Watch: Chateau Frontenac renos revealed
QUEBEC CITY – The century-old Chateau Frontenac has been given a modern facelift.
The iconic hotel, most famously used by British prime minister Winston Churchill and American president Franklin D. Roosevelt to plan the Second World War’s invasion of Normandy, is now fresh and bright.
“We wanted to keep the best of the existing but also take it to another level,” General Manager Robert Mercure told Global News.
“Like anything, the hotel business is very competitive so you have to keep evolving.”
Touches of blue were added here and there to evoke the St. Lawrence River, while the chandeliers are as bright as icicles on a cold Quebec winter day.
Rooms were renovated in trendy neutrals and light was added to the hallways, giving the Chateau an overall more upbeat look.
“We wanted to be very respectful to the history of the hotel but also update it with a more up-to-date design style,” Mercure added.
“You have to refresh the food as well as the space that’s been redesigned.”
Perhaps the most striking change: the Château’s three restaurants have been completely revamped. Gone is the stuffy cuisine.
New Executive Chef Baptiste Peupion says he prefers lighter, more accessible fare.
“First we need to go for fresh seasonal products. Quebec products clearly and simply have to be put back in the plate. Value-for-money is, I believe, the main philosophy for our restaurants and the philosophy of 2014 as well,” said Peupion.
Richard Pelchat said the changes are bringing back local diners like himself.
“It’s a new kind of experience,” he said.
History buffs will love the display of archeological artifacts on the lower level.
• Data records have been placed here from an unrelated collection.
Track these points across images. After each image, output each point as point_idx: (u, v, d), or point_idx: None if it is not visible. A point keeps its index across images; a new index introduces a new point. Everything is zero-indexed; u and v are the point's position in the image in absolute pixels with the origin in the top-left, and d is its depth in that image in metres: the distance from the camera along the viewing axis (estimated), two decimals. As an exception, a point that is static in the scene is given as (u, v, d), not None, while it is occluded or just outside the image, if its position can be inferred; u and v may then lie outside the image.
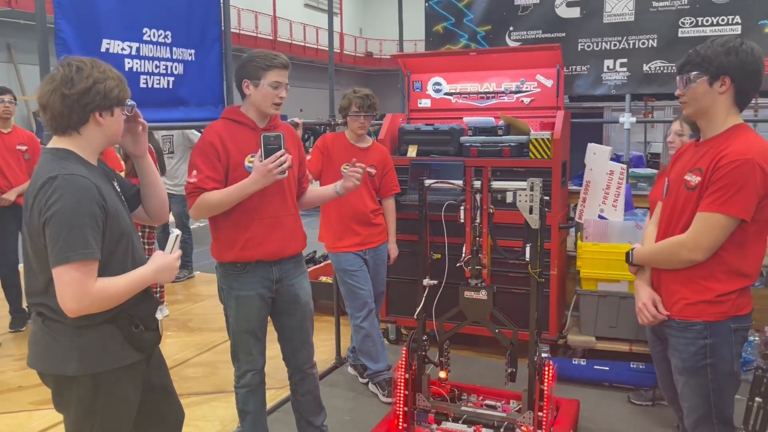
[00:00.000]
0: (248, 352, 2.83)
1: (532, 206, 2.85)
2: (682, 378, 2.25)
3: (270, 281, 2.77)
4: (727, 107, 2.14)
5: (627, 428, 3.47)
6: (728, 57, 2.09)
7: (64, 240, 1.73)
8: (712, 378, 2.16)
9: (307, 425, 3.10)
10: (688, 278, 2.18)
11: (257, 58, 2.64)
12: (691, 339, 2.18)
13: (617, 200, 4.33)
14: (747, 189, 2.03)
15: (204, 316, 5.57)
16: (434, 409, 3.19)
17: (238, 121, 2.72)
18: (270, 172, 2.55)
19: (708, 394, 2.18)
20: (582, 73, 4.77)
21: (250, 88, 2.65)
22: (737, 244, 2.11)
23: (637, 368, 3.90)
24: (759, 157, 2.04)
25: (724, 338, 2.14)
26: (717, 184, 2.07)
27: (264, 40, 25.73)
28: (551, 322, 4.23)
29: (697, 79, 2.13)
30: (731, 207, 2.05)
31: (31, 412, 3.74)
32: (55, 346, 1.86)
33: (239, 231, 2.69)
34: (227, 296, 2.81)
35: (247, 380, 2.86)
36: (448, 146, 4.44)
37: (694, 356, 2.18)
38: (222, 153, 2.63)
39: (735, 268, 2.13)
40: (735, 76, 2.10)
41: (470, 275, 3.05)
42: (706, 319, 2.15)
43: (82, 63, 1.85)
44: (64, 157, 1.84)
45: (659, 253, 2.29)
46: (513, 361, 3.05)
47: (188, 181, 2.64)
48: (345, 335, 4.47)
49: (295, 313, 2.88)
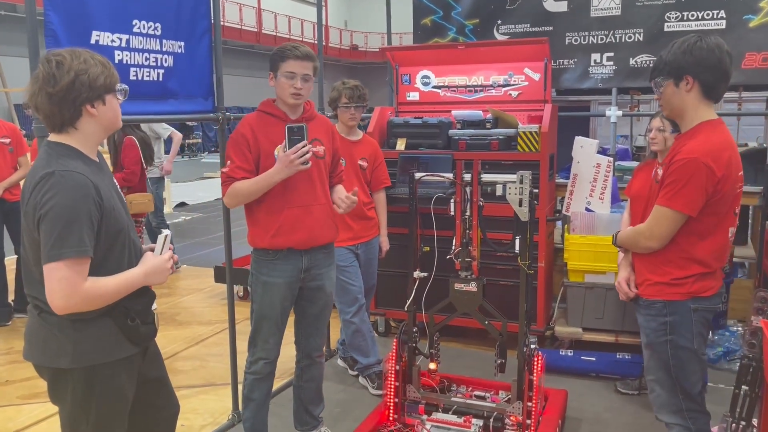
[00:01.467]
0: (266, 340, 2.89)
1: (522, 199, 2.88)
2: (647, 352, 2.42)
3: (299, 270, 2.84)
4: (695, 104, 2.25)
5: (613, 417, 3.52)
6: (685, 56, 2.21)
7: (58, 237, 1.73)
8: (673, 354, 2.31)
9: (305, 414, 3.13)
10: (652, 263, 2.35)
11: (277, 50, 2.75)
12: (653, 316, 2.34)
13: (604, 193, 4.37)
14: (691, 186, 2.15)
15: (192, 310, 5.56)
16: (424, 400, 3.22)
17: (270, 113, 2.81)
18: (292, 162, 2.63)
19: (669, 368, 2.32)
20: (569, 67, 4.80)
21: (274, 81, 2.77)
22: (694, 234, 2.24)
23: (623, 358, 3.96)
24: (706, 155, 2.14)
25: (683, 317, 2.29)
26: (668, 179, 2.22)
27: (248, 33, 25.57)
28: (539, 314, 4.27)
29: (665, 83, 2.27)
30: (677, 202, 2.19)
31: (20, 406, 3.72)
32: (51, 339, 1.85)
33: (271, 219, 2.77)
34: (255, 281, 2.87)
35: (258, 368, 2.92)
36: (436, 139, 4.46)
37: (655, 332, 2.34)
38: (252, 143, 2.72)
39: (692, 256, 2.26)
40: (696, 73, 2.20)
41: (460, 267, 3.08)
42: (665, 298, 2.31)
43: (61, 57, 1.81)
44: (63, 153, 1.83)
45: (628, 239, 2.49)
46: (502, 352, 3.08)
47: (222, 171, 2.77)
48: (334, 327, 4.49)
49: (318, 302, 2.97)
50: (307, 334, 3.03)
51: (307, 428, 3.17)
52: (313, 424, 3.17)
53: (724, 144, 2.20)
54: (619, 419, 3.50)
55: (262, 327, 2.88)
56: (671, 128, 3.25)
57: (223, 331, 4.91)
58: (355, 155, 3.76)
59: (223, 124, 3.26)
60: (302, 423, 3.16)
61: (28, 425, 3.49)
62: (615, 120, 4.70)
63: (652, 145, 3.36)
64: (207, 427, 3.45)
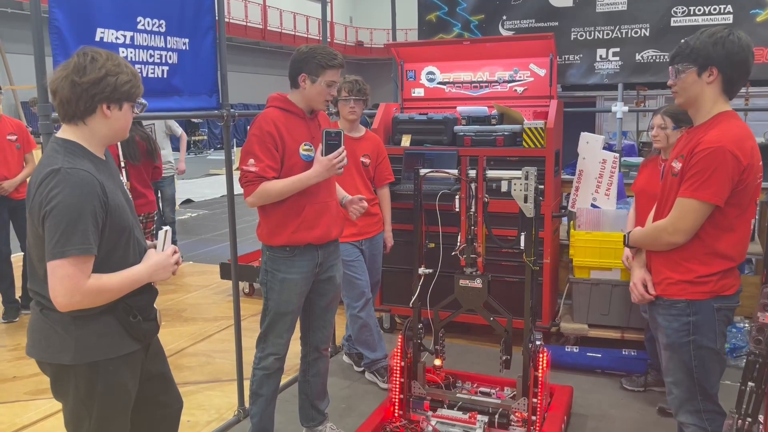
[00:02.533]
0: (279, 335, 2.91)
1: (527, 195, 2.87)
2: (666, 353, 2.35)
3: (315, 264, 2.88)
4: (714, 96, 2.21)
5: (619, 413, 3.52)
6: (715, 48, 2.15)
7: (62, 234, 1.73)
8: (695, 354, 2.25)
9: (311, 409, 3.15)
10: (672, 260, 2.28)
11: (319, 55, 2.71)
12: (675, 316, 2.27)
13: (610, 189, 4.36)
14: (718, 175, 2.10)
15: (197, 306, 5.57)
16: (430, 396, 3.22)
17: (289, 110, 2.80)
18: (334, 166, 2.73)
19: (691, 369, 2.27)
20: (575, 63, 4.78)
21: (306, 83, 2.74)
22: (719, 227, 2.18)
23: (629, 355, 3.95)
24: (731, 144, 2.10)
25: (706, 316, 2.23)
26: (691, 171, 2.15)
27: (254, 29, 25.58)
28: (544, 310, 4.26)
29: (686, 70, 2.21)
30: (703, 192, 2.13)
31: (27, 402, 3.74)
32: (54, 336, 1.86)
33: (292, 215, 2.79)
34: (272, 279, 2.87)
35: (268, 363, 2.93)
36: (441, 135, 4.45)
37: (677, 332, 2.27)
38: (279, 142, 2.73)
39: (716, 250, 2.20)
40: (722, 67, 2.16)
41: (465, 264, 3.07)
42: (688, 298, 2.24)
43: (97, 54, 1.86)
44: (70, 150, 1.84)
45: (647, 237, 2.39)
46: (507, 348, 3.08)
47: (246, 169, 2.71)
48: (340, 324, 4.49)
49: (328, 294, 3.01)
50: (315, 327, 3.05)
51: (314, 424, 3.17)
52: (319, 419, 3.17)
53: (746, 133, 2.17)
54: (624, 415, 3.49)
55: (278, 323, 2.89)
56: (672, 125, 3.25)
57: (228, 327, 4.92)
58: (357, 152, 3.75)
59: (228, 121, 3.26)
60: (308, 418, 3.17)
61: (35, 421, 3.51)
62: (621, 116, 4.68)
63: (655, 142, 3.36)
64: (213, 423, 3.46)
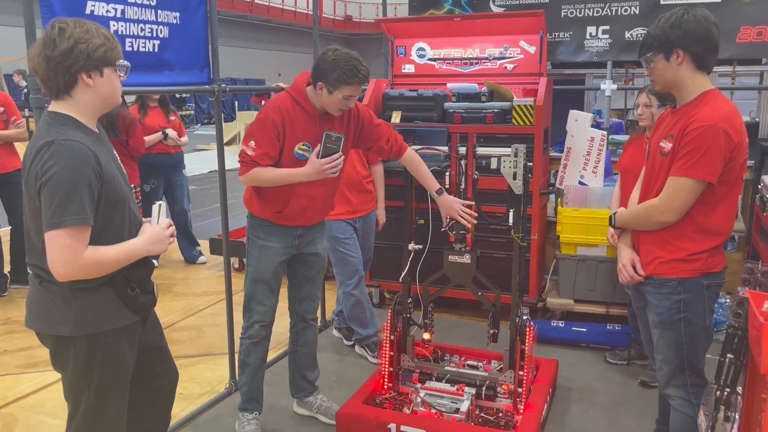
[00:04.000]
0: (261, 302, 2.95)
1: (516, 172, 2.92)
2: (657, 331, 2.39)
3: (293, 237, 2.92)
4: (691, 75, 2.24)
5: (602, 386, 3.61)
6: (673, 30, 2.19)
7: (58, 205, 1.75)
8: (686, 331, 2.30)
9: (302, 379, 3.20)
10: (662, 239, 2.30)
11: (340, 70, 2.61)
12: (666, 294, 2.31)
13: (597, 166, 4.41)
14: (712, 153, 2.13)
15: (188, 281, 5.60)
16: (418, 369, 3.29)
17: (301, 105, 2.76)
18: (324, 171, 2.70)
19: (681, 346, 2.32)
20: (565, 40, 4.79)
21: (323, 92, 2.68)
22: (707, 204, 2.22)
23: (613, 329, 4.04)
24: (723, 122, 2.13)
25: (696, 293, 2.28)
26: (684, 149, 2.17)
27: (241, 3, 25.21)
28: (531, 286, 4.33)
29: (654, 58, 2.25)
30: (697, 171, 2.15)
31: (18, 375, 3.77)
32: (53, 308, 1.89)
33: (278, 201, 2.82)
34: (252, 245, 2.93)
35: (254, 331, 2.98)
36: (432, 112, 4.46)
37: (668, 311, 2.31)
38: (281, 133, 2.72)
39: (706, 227, 2.24)
40: (685, 46, 2.19)
41: (454, 240, 3.12)
42: (679, 276, 2.28)
43: (64, 24, 1.83)
44: (62, 122, 1.84)
45: (637, 216, 2.41)
46: (495, 322, 3.14)
47: (245, 150, 2.73)
48: (330, 299, 4.55)
49: (313, 266, 3.05)
50: (301, 298, 3.09)
51: (304, 394, 3.23)
52: (310, 390, 3.23)
53: (735, 111, 2.21)
54: (607, 388, 3.58)
55: (257, 290, 2.94)
56: (658, 103, 3.30)
57: (219, 302, 4.96)
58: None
59: (219, 96, 3.25)
60: (298, 389, 3.23)
61: (27, 394, 3.54)
62: (609, 93, 4.71)
63: (640, 120, 3.41)
64: (205, 395, 3.51)
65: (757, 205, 3.92)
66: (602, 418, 3.27)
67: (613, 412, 3.32)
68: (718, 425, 1.94)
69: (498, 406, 3.10)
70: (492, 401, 3.12)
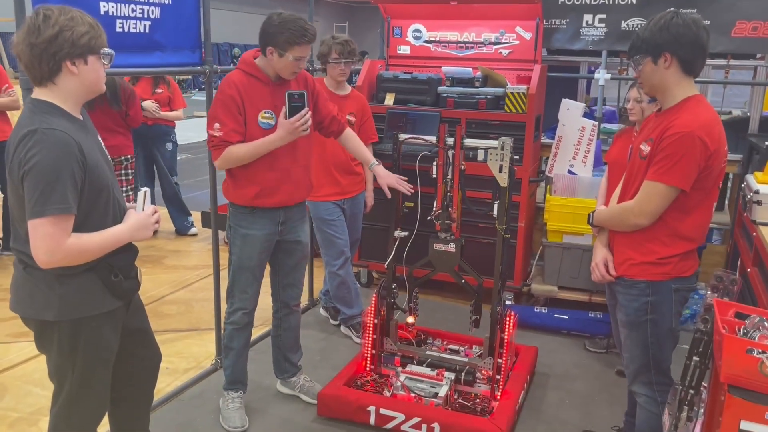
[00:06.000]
0: (244, 290, 2.99)
1: (502, 165, 2.95)
2: (624, 330, 2.45)
3: (276, 224, 2.94)
4: (676, 80, 2.25)
5: (581, 373, 3.69)
6: (662, 34, 2.20)
7: (41, 193, 1.77)
8: (652, 332, 2.36)
9: (285, 361, 3.27)
10: (635, 241, 2.34)
11: (288, 32, 2.66)
12: (635, 296, 2.36)
13: (587, 156, 4.43)
14: (686, 160, 2.15)
15: (178, 254, 5.65)
16: (401, 353, 3.36)
17: (254, 75, 2.79)
18: (296, 129, 2.73)
19: (647, 346, 2.38)
20: (561, 27, 4.77)
21: (274, 56, 2.72)
22: (682, 210, 2.25)
23: (595, 317, 4.11)
24: (701, 129, 2.15)
25: (664, 297, 2.33)
26: (660, 155, 2.20)
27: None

Always careful to balance old with new, Mercure confirmed that a new app for iTunes and Android is being developed.
“There’s so much history, that we wanted also to use technology to help showcase the history of the hotel,” he said.
“This summer, we’ll be launching a heritage application that people can download for free and it’ll help them walk around the Chateau and understand some of the elements of the hotel.”
Pelchat said he believes that the Chateau 2.0 has lost none of its old-time charm.
“It still epitomizes the spirit of Quebec City.”